• **WHAT IS BEING ASKED**:
Before returning the data, strip out the pictures and keep everything else exactly the same.

• **DATASET ENTRIES**:

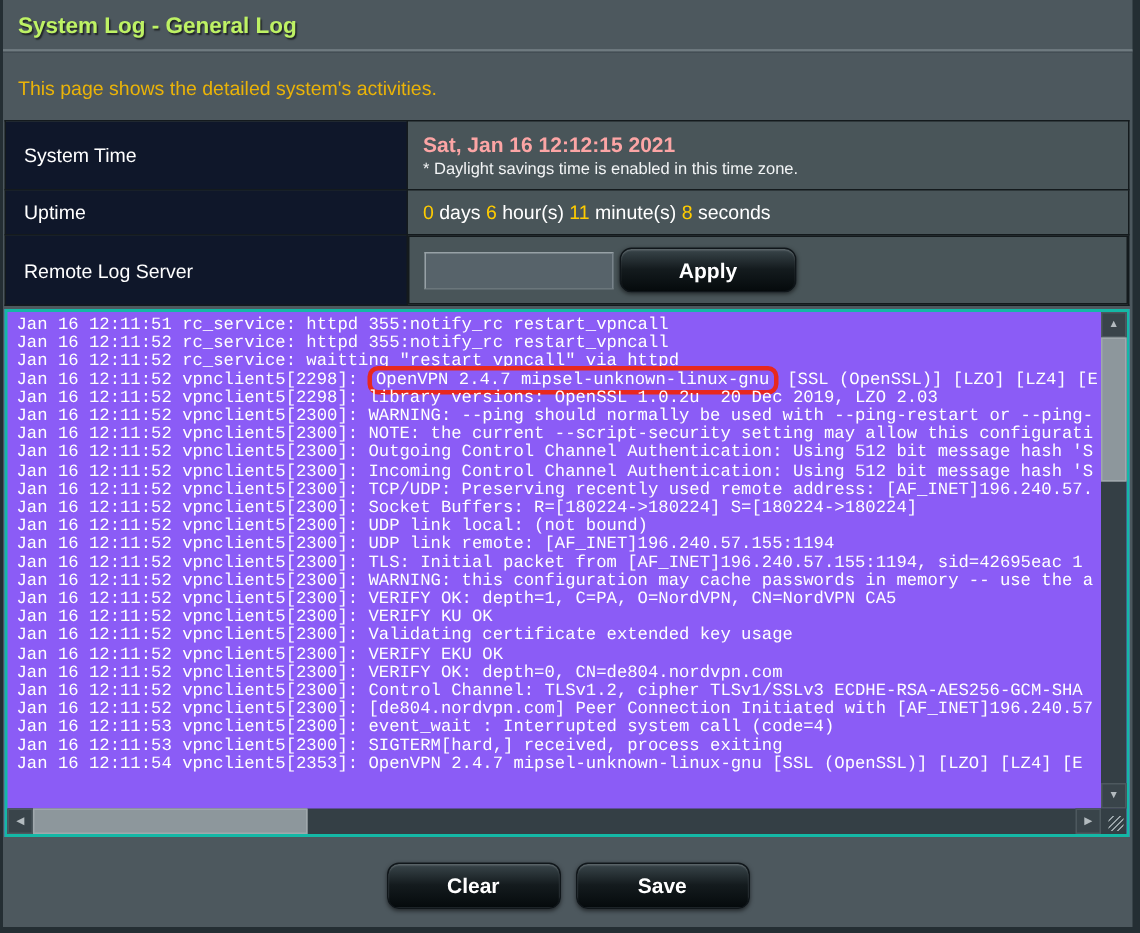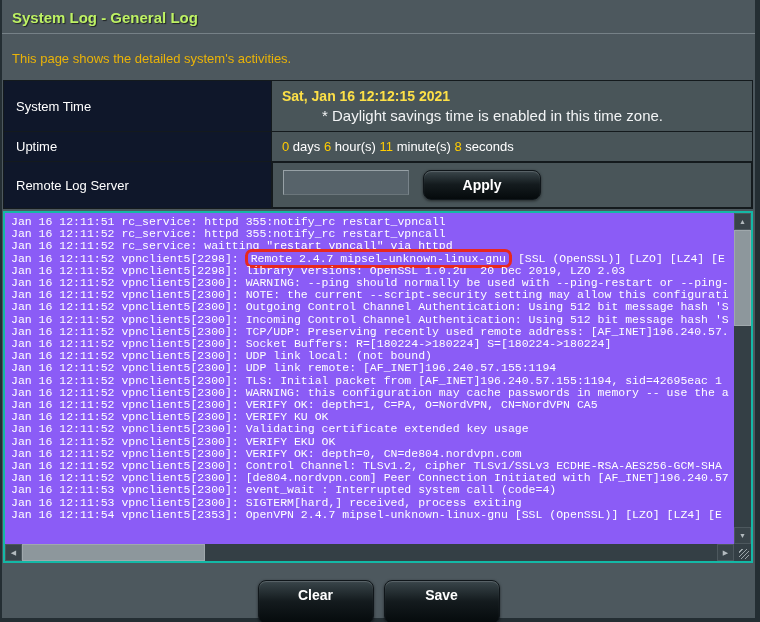"Sat, Jan 16 12:12:15 2021" .sys-time-value { color: #fde047 -> #fca5a5 }
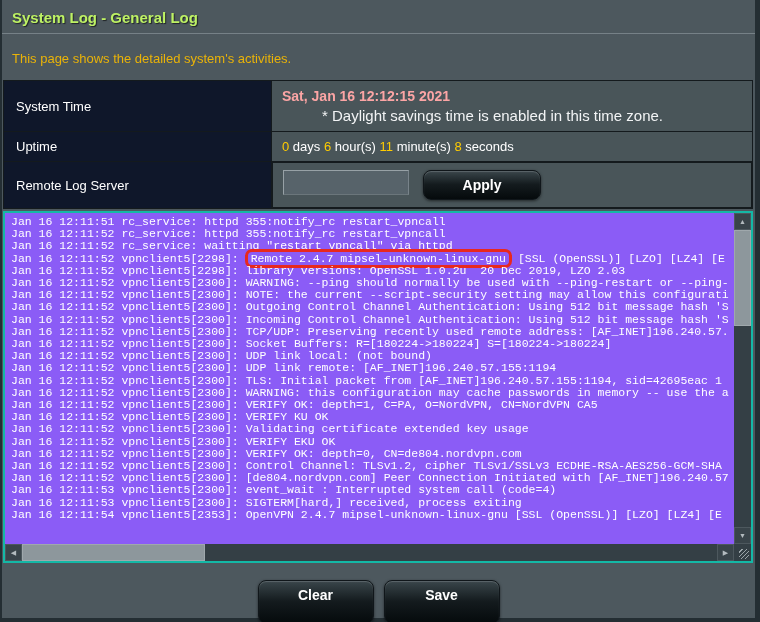"* Daylight savings time is" .sys-time-note { font-size: 15px -> 11px; margin-left: 40px -> none }
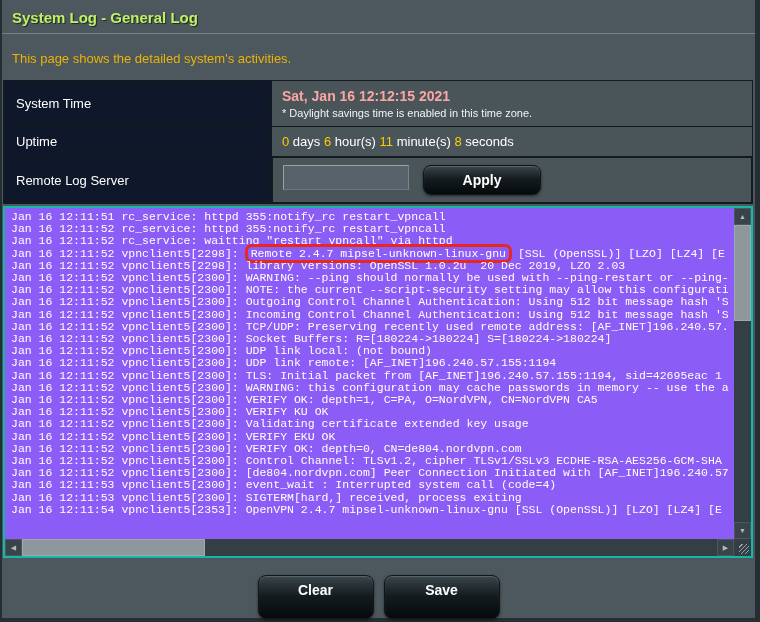"Apply" .remote-cell { align-items: none -> center; gap: 14px -> 4px }
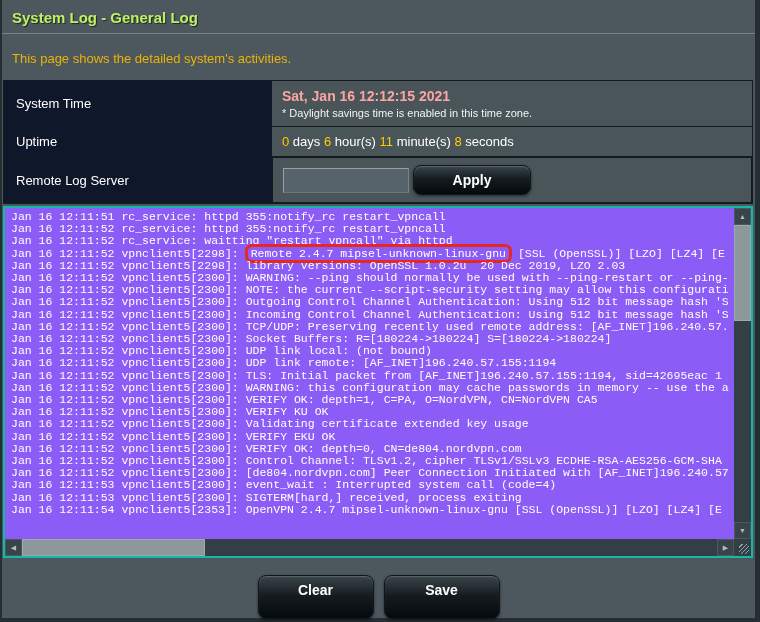"Remote 2.4.7 mipsel-unknown-linux-gnu" span.hl-box { text: Remote -> OpenVPN }
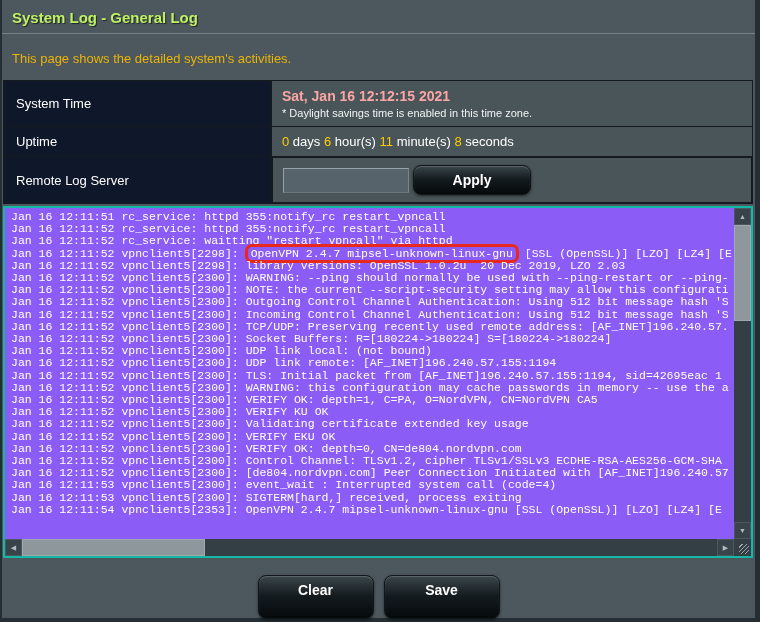"Clear" .footer .btn { height: 44px -> 31px }
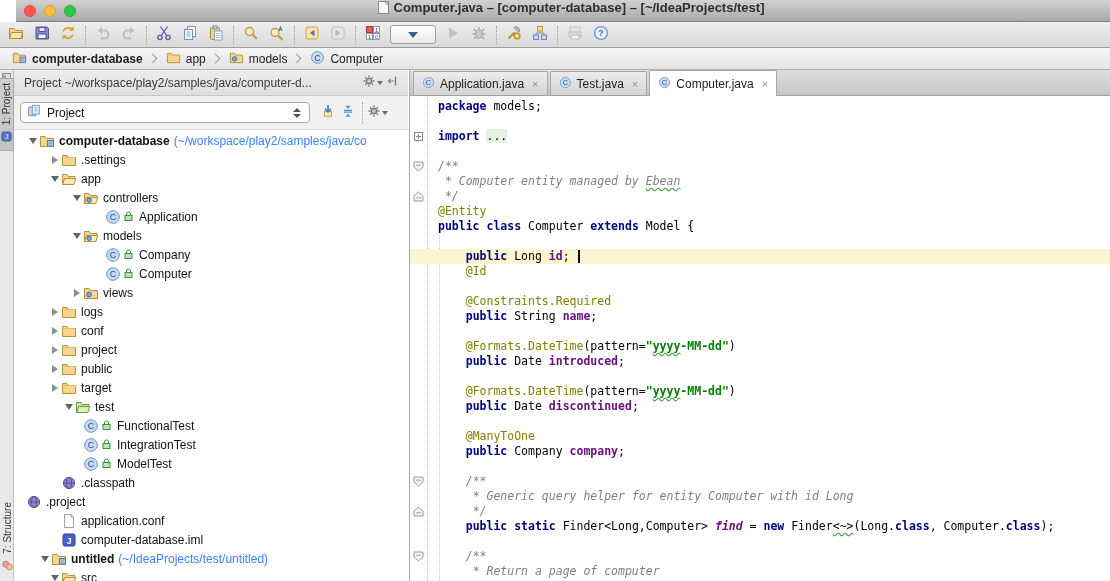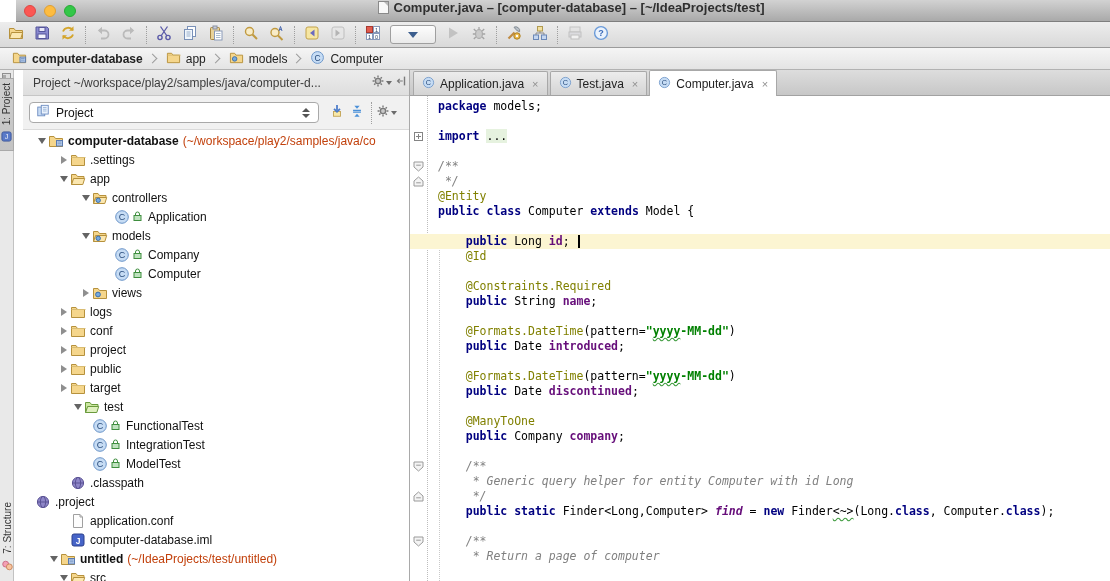"Project" .ppanel { left: 23px -> 14px }
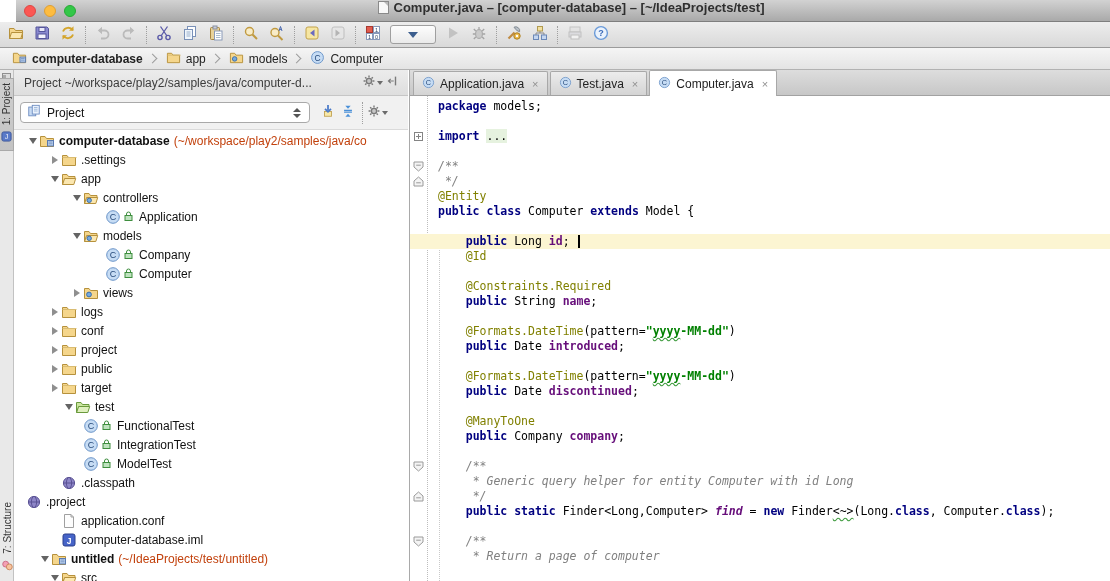"(~/workspace/play2/samples/java/co" .t-suffix { color: #c2410c -> #3b82f6 }
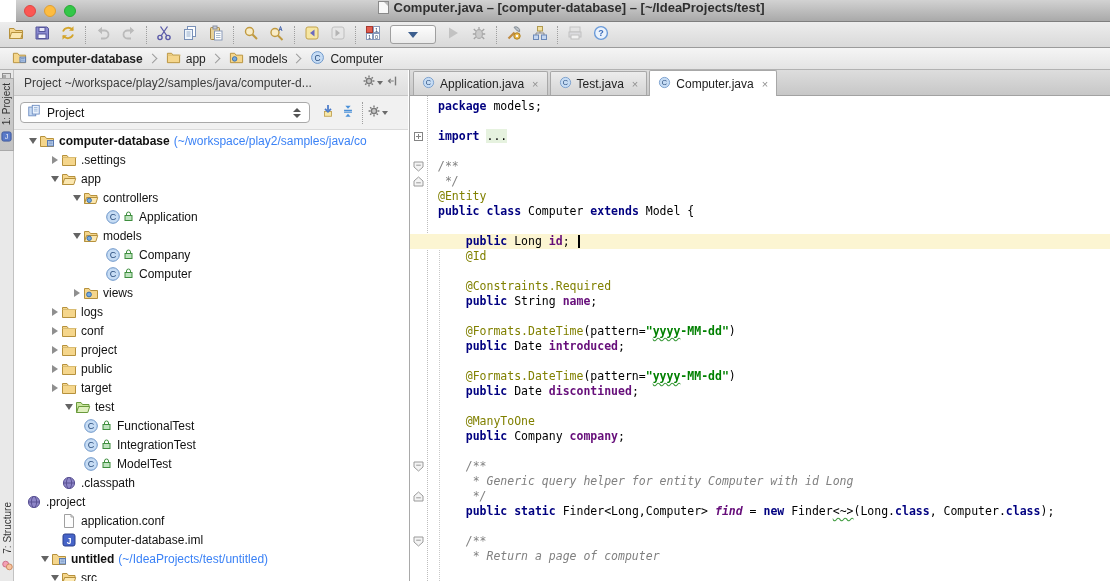"* Computer entity managed by" div.cline { html: none -> <div> <span></span> <span><span> * Computer entity managed by </span><span>Ebean</span></span> </div> }
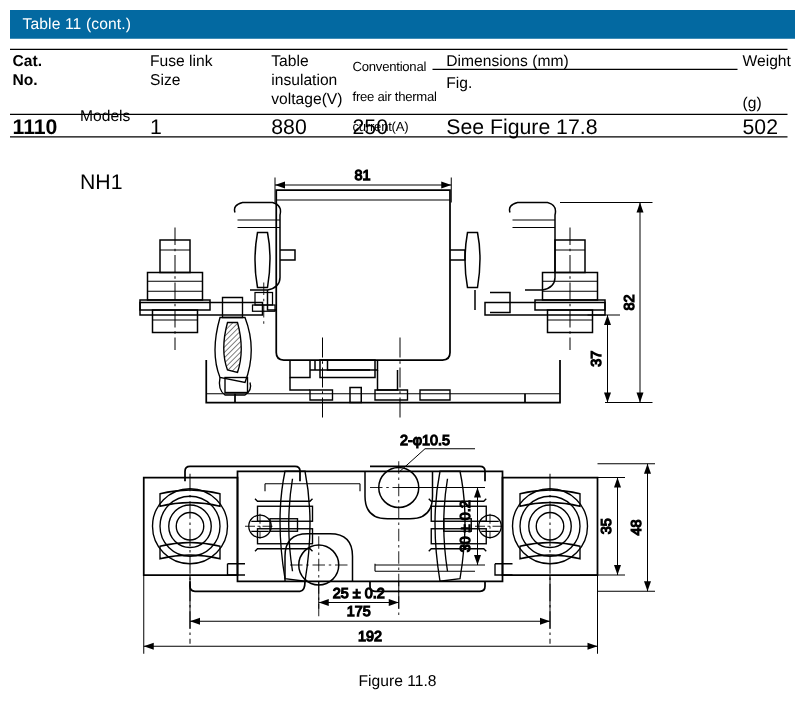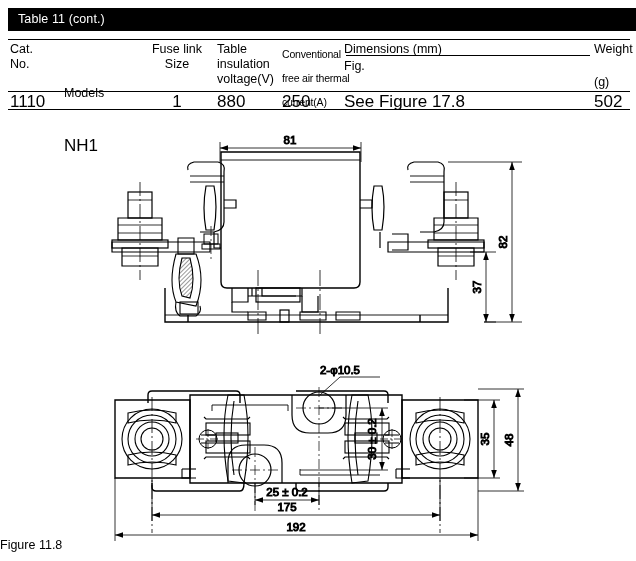"Table 11 (cont.)" #table-title-bar { background: #000000 -> #0369a1 }
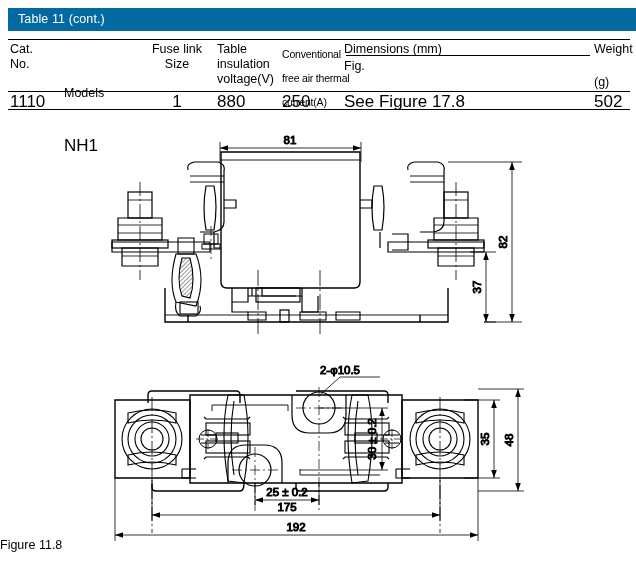"Cat." .c-cat { font-weight: none -> bold }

• **RESPONSE TO THE EXERCISE**:
"Sat, Jan 16 12:12:15 2021" .sys-time-value { color: #fde047 -> #fca5a5 }
"* Daylight savings time is" .sys-time-note { font-size: 15px -> 11px; margin-left: 40px -> none }
"Apply" .remote-cell { align-items: none -> center; gap: 14px -> 4px }
"Remote 2.4.7 mipsel-unknown-linux-gnu" span.hl-box { text: Remote -> OpenVPN }
"Clear" .footer .btn { height: 44px -> 31px }
"Project" .ppanel { left: 23px -> 14px }
"(~/workspace/play2/samples/java/co" .t-suffix { color: #c2410c -> #3b82f6 }
"* Computer entity managed by" div.cline { html: none -> <div> <span></span> <span><span> * Computer entity managed by </span><span>Ebean</span></span> </div> }
"Table 11 (cont.)" #table-title-bar { background: #000000 -> #0369a1 }
"Cat." .c-cat { font-weight: none -> bold }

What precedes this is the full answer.